- Exercise details
With the pictures left out, write out the records verbatim.

── Records to process

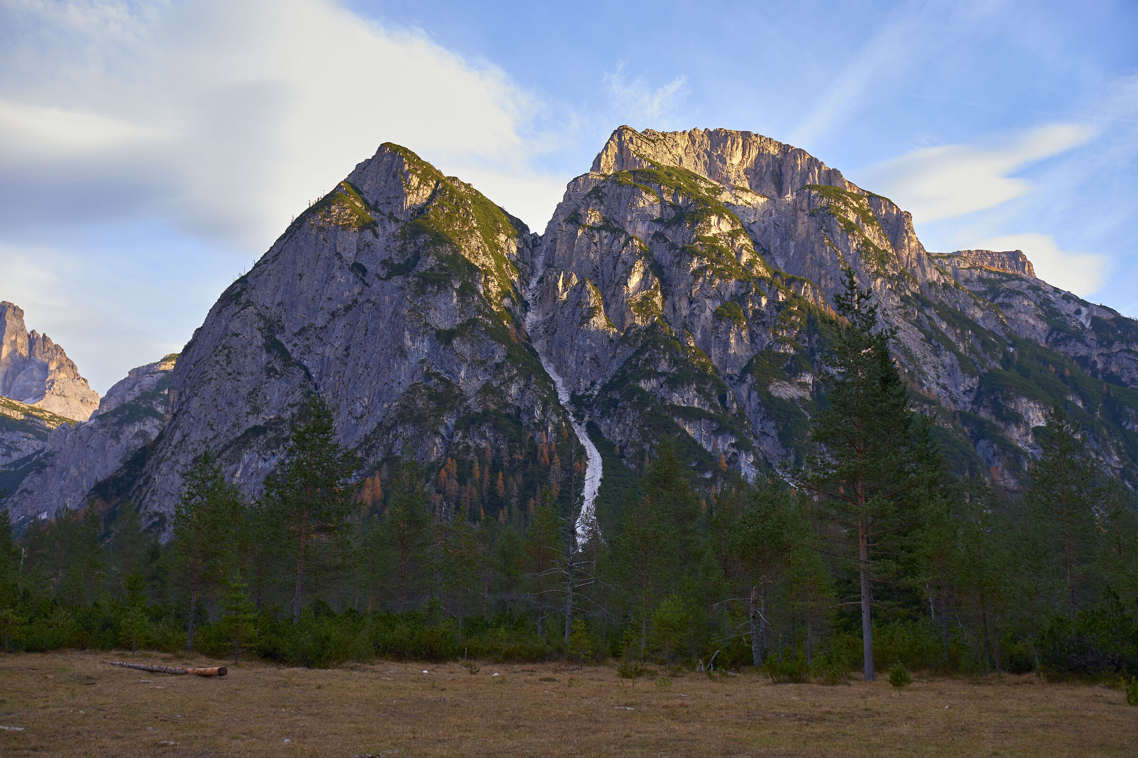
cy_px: 379
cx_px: 569
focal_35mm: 35
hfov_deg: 54.4
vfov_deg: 37.9
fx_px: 1106
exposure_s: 1/160
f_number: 3.6
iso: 250
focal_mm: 23
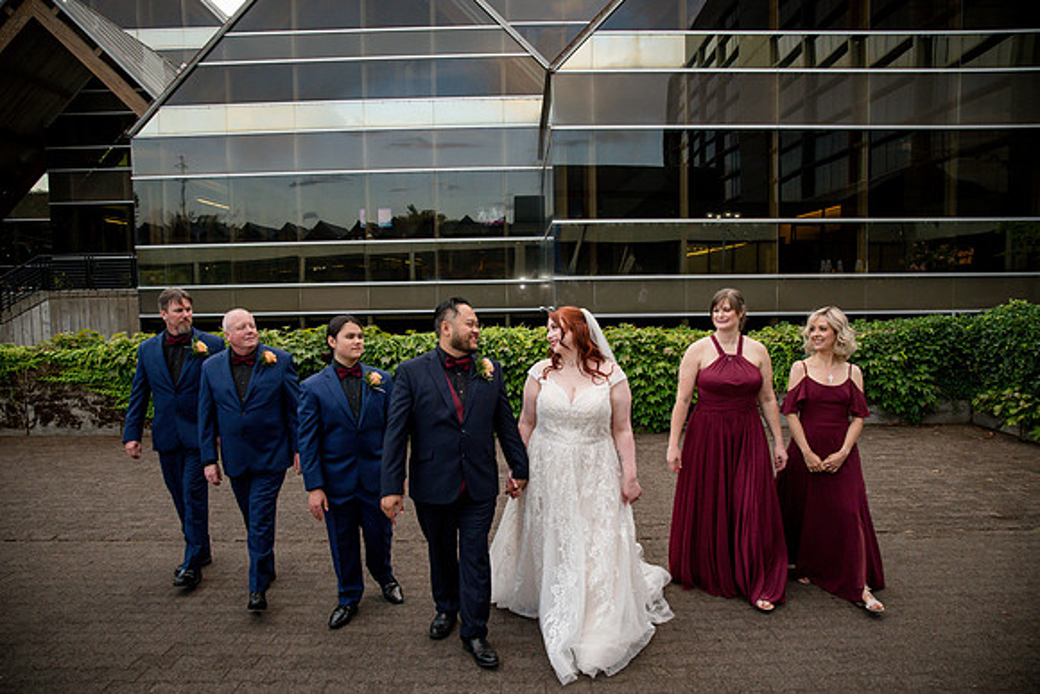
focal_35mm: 24
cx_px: 520
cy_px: 347
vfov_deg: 53.2
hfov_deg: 73.7
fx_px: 693
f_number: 5.6
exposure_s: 1/400
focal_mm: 24
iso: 1600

────

- Solution for this problem
cy_px: 379
cx_px: 569
focal_35mm: 35
hfov_deg: 54.4
vfov_deg: 37.9
fx_px: 1106
exposure_s: 1/160
f_number: 3.6
iso: 250
focal_mm: 23
focal_35mm: 24
cx_px: 520
cy_px: 347
vfov_deg: 53.2
hfov_deg: 73.7
fx_px: 693
f_number: 5.6
exposure_s: 1/400
focal_mm: 24
iso: 1600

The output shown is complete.